_Te lezen fragment_:
De leden van de GroenLinks-fractie hebben tevens een aantal artikelsgewijze vragen.

Artikel 5 lid 1

De leden merken op dat de lijst zeer globale omschrijvingen omvat van de strafbare feiten, en dat de daadwerkelijke omvang van wederzijds te erkennen vonnissen dus sterk afhangt van de invulling van deze begrippen. Acht de regering het voorstelbaar dat de begrippen uiteenlopend zullen worden ingevuld, en op welke wijze zullen bij de toepassing van het kaderbesluit deze verschillen worden opgelost?

Artikel 10 lid 2

Het wetsvoorstel geeft de basis voor een amvb waarin de feiten zoals ze naar Nederlands recht zijn beschreven, worden opgenomen. De leden verzoeken de minister ervoor zorg te dragen dat de Staten-Generaal de mogelijkheid hebben tijdig te reageren op de concept-amvb. De minister stelt tevens dat het enkel de bedoeling is de strafbare feiten van de lijst van artikel 5 op te nemen op de Nederlandse lijst. De leden stemmen hiermee in, en hechten aan een toezegging dat een voorstel voor een wijziging daarin tijdig eveneens tijdig zal worden voorgelegd aan het parlement.

_Aangeleverde gegevens_:
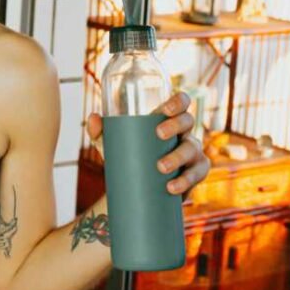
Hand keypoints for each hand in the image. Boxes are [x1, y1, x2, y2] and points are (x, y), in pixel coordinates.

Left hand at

_Opdracht_:
Geef het fragment opnieuw weer, beginnend bij "Artikel 5 lid" en doorlopend tot en met "verschillen worden opgelost?", en wissel daarbij "begrippen" in voor "termen". Deze gegevens komen uit een andere bron dan het fragment.

_Antwoord_:
Artikel 5 lid 1

De leden merken op dat de lijst zeer globale omschrijvingen omvat van de strafbare feiten, en dat de daadwerkelijke omvang van wederzijds te erkennen vonnissen dus sterk afhangt van de invulling van deze termen. Acht de regering het voorstelbaar dat de termen uiteenlopend zullen worden ingevuld, en op welke wijze zullen bij de toepassing van het kaderbesluit deze verschillen worden opgelost?